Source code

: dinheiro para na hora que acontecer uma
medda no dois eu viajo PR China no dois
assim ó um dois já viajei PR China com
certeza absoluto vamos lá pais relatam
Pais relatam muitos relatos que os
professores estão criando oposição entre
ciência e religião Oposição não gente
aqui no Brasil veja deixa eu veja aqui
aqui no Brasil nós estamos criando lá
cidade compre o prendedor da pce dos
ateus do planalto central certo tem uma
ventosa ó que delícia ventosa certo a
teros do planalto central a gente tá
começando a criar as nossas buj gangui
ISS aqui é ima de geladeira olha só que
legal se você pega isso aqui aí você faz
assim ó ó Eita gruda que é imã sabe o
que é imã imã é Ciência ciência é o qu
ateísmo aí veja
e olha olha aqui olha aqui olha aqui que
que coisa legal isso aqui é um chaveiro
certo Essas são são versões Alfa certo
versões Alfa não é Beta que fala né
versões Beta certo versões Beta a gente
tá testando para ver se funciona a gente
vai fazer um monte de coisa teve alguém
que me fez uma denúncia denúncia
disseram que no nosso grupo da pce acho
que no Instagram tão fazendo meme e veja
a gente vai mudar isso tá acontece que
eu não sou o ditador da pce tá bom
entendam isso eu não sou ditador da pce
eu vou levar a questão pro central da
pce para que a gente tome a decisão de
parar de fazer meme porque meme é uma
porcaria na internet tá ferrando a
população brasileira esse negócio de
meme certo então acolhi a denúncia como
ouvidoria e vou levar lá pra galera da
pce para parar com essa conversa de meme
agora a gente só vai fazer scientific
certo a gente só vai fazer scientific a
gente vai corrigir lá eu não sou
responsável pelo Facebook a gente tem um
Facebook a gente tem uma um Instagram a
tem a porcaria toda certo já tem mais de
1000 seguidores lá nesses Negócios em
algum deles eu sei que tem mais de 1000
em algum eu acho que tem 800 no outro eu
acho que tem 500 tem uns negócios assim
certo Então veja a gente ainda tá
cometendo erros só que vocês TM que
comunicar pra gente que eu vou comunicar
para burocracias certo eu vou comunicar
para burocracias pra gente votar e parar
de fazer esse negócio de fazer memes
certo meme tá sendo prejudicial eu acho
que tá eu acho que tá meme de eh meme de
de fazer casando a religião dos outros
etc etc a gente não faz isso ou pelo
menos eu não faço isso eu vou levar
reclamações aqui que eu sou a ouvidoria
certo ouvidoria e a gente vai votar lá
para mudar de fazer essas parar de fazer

========================================================================

## Prompt
The records above are to be reproduced exactly, with nothing left out.

## Written response
Source code

: dinheiro para na hora que acontecer uma
medda no dois eu viajo PR China no dois
assim ó um dois já viajei PR China com
certeza absoluto vamos lá pais relatam
Pais relatam muitos relatos que os
professores estão criando oposição entre
ciência e religião Oposição não gente
aqui no Brasil veja deixa eu veja aqui
aqui no Brasil nós estamos criando lá
cidade compre o prendedor da pce dos
ateus do planalto central certo tem uma
ventosa ó que delícia ventosa certo a
teros do planalto central a gente tá
começando a criar as nossas buj gangui
ISS aqui é ima de geladeira olha só que
legal se você pega isso aqui aí você faz
assim ó ó Eita gruda que é imã sabe o
que é imã imã é Ciência ciência é o qu
ateísmo aí veja
e olha olha aqui olha aqui olha aqui que
que coisa legal isso aqui é um chaveiro
certo Essas são são versões Alfa certo
versões Alfa não é Beta que fala né
versões Beta certo versões Beta a gente
tá testando para ver se funciona a gente
vai fazer um monte de coisa teve alguém
que me fez uma denúncia denúncia
disseram que no nosso grupo da pce acho
que no Instagram tão fazendo meme e veja
a gente vai mudar isso tá acontece que
eu não sou o ditador da pce tá bom
entendam isso eu não sou ditador da pce
eu vou levar a questão pro central da
pce para que a gente tome a decisão de
parar de fazer meme porque meme é uma
porcaria na internet tá ferrando a
população brasileira esse negócio de
meme certo então acolhi a denúncia como
ouvidoria e vou levar lá pra galera da
pce para parar com essa conversa de meme
agora a gente só vai fazer scientific
certo a gente só vai fazer scientific a
gente vai corrigir lá eu não sou
responsável pelo Facebook a gente tem um
Facebook a gente tem uma um Instagram a
tem a porcaria toda certo já tem mais de
1000 seguidores lá nesses Negócios em
algum deles eu sei que tem mais de 1000
em algum eu acho que tem 800 no outro eu
acho que tem 500 tem uns negócios assim
certo Então veja a gente ainda tá
cometendo erros só que vocês TM que
comunicar pra gente que eu vou comunicar
para burocracias certo eu vou comunicar
para burocracias pra gente votar e parar
de fazer esse negócio de fazer memes
certo meme tá sendo prejudicial eu acho
que tá eu acho que tá meme de eh meme de
de fazer casando a religião dos outros
etc etc a gente não faz isso ou pelo
menos eu não faço isso eu vou levar
reclamações aqui que eu sou a ouvidoria
certo ouvidoria e a gente vai votar lá
para mudar de fazer essas parar de fazer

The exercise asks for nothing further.